On the other hand, it seems fortunate that two purposefully intense shows from spring 2019 – the BBC/HBO dystopian family drama Years and Years, also by Davies, and Sky/HBO’s Chernobyl – landed well before Covid-19. If their broadcast had been one year later, these tales of disaster revolving around examples of extreme human stupidity (imagined in one case, real-life in another) might not have seemed so astonishing or appealing – not when the news was so full of fears and face-palms. Indeed, even on the news, editors have been going out of their way to include hopeful, uplifting moments amid the sustained headline gloom.

Ahead of the launch of Sky's new line-up of shows, I asked Zai Bennett, managing director of content for Sky UK and Ireland, if Covid-19 had triggered conversations about the tone of the television it makes. Is there demand now for content that is harrowing and tense?

“Totally. People don’t just eat chocolate ice-cream is what I always say. They like to have a raft of different tones and flavours in their diet of telly,” said Bennett, citing the “amazing numbers” garnered by Sky series Save Me Too during the first lockdown despite its bleak subject matter (child abduction, abuse, grief). “People are still up for challenging telly.”

Lead times

Hollywood may have already spewed out its first coronavirus-inspired thriller – Michael Bay’s hasty and much-panned Songbird is about a future variant called “Covid-23” – but most broadcasters and streamers will be wary of overinvesting in this on-the-nose vein. Screen production lead times aren’t always longer than vaccine production lead times, but they’re still long enough to quash the urge to be topical.

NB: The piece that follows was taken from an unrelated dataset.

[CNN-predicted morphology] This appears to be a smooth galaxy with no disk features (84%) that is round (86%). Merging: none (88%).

"I'm not rushing to commission any Contagion pieces. I don't think I want to flood the schedules with shows with people wearing masks and so on," Bennett said. Sky Atlantic will, however, address the pandemic in This Sceptred Isle, a five-parter covering the UK government's handling of the first wave, with Kenneth Branagh as Boris Johnson.

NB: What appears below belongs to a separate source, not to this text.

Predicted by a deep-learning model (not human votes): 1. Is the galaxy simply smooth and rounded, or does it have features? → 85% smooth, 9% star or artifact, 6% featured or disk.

It seems deeply unlikely that This Sceptred Isle, directed and co-written by Michael Winterbottom, will be a glorious propaganda piece, though this hasn't prevented a mini-backlash online from people convinced it will be, some of them out of the mistaken belief that Rupert Murdoch owns Sky. The actual risk with this series, which won't be shown until autumn 2022, is that it will arrive both too late and too early, at a point when viewers have moved on – perhaps beyond all home-based entertainment, if we cross our fingers hard enough – and aren't ready to relive recent history.

Of course, Bennett is right: there is nothing one-note about either the schedules now, or commissioners’ in-trays, and nor should there be. Even within a drama itself, few are as monotonal as, say, Hulu’s The Handmaid’s Tale, which is threatening to return later this year for more oppressive grimness. Perspectives vary, too, from sofa to sofa, and from Monday to Sunday.

Tension release

HBO’s The Undoing aside, I haven’t been in the mood for gritty dramas about murders and sexual assaults of late, but for other people these can do wonders for good old tension release within the safe confines of fiction. Conversely, I can’t wait for Sky’s forthcoming adaptation of John Wyndham’s creepy science fiction classic The Midwich Cuckoos – it’s “escapist”, Bennett promises – but parents traumatised by months of home-schooling may have mixed feelings about a plot hinging on a small army of mysteriously conceived, supernaturally powerful children.

Whichever directions the money sprays in next, it feels notable that many of Netflix’s 2020 hits – Bridgerton, Emily in Paris, season four of The Crown – have been fluffy and untaxing, while even surprise smash The Queen’s Gambit, despite its children’s home and addiction elements, presented a stylised world of triumph and achievement. These “chocolate ice-cream” TV shows offer more in the way of light fun than rewarding catharsis, but, hey, this is the third wave now. Any distraction will do.